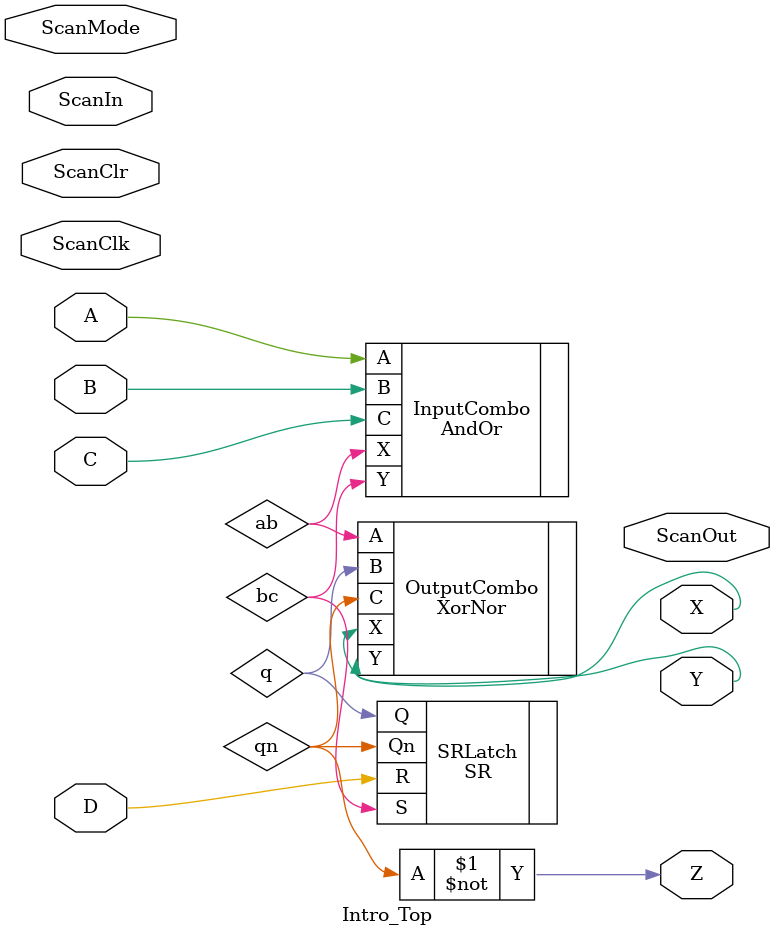
<source format=v>
module Intro_Top ( output X, Y, Z, input A, B, C, D
                 , output ScanOut
                 ,  input ScanMode, ScanIn, ScanClr, ScanClk
                 );
  wire ab, bc, q, qn;  // Wires for internal connectivity.
  //
  assign #1 Z = ~qn; // Inverter by continuous assignment statement.
  //
   AndOr InputCombo  (.X(ab), .Y(bc), .A(A), .B(B), .C(C));
      SR SRLatch     (.Q(q), .Qn(qn), .S(bc), .R(D));
  XorNor OutputCombo (.X(X), .Y(Y), .A(ab), .B(q), .C(qn));
  //
endmodule // Intro_Top.

</source>
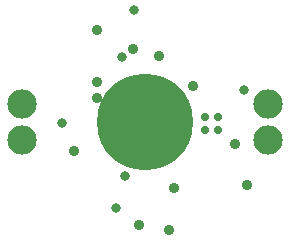
<source format=gts>
G04 Layer_Color=20142*
%FSLAX24Y24*%
%MOIN*%
G70*
G01*
G75*
%ADD32C,0.3200*%
%ADD33C,0.0980*%
%ADD34C,0.0320*%
%ADD35C,0.0356*%
%ADD36C,0.0277*%
D32*
X23622Y23622D02*
D03*
D33*
X19522Y24222D02*
D03*
Y23022D02*
D03*
X27722D02*
D03*
Y24222D02*
D03*
D34*
X23268Y27362D02*
D03*
X20866Y23583D02*
D03*
X22874Y25787D02*
D03*
X26929Y24685D02*
D03*
X22677Y20748D02*
D03*
X22953Y21811D02*
D03*
D35*
X27047Y21535D02*
D03*
X26650Y22900D02*
D03*
X24111Y25810D02*
D03*
X22020Y24966D02*
D03*
Y26700D02*
D03*
X21270Y22670D02*
D03*
X23228Y26070D02*
D03*
X24598Y21417D02*
D03*
X25230Y24840D02*
D03*
X22020Y24410D02*
D03*
X23425Y20180D02*
D03*
X24450Y20028D02*
D03*
D36*
X25650Y23366D02*
D03*
X26083D02*
D03*
X25650Y23799D02*
D03*
X26083D02*
D03*
M02*

</source>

= = = = =

◆ **Task to carry out**:
Bring together every line in the entries that holds the string "source".

◆ **Answer to this problem**:
<source format=v>
</source>
<source format=gts>
</source>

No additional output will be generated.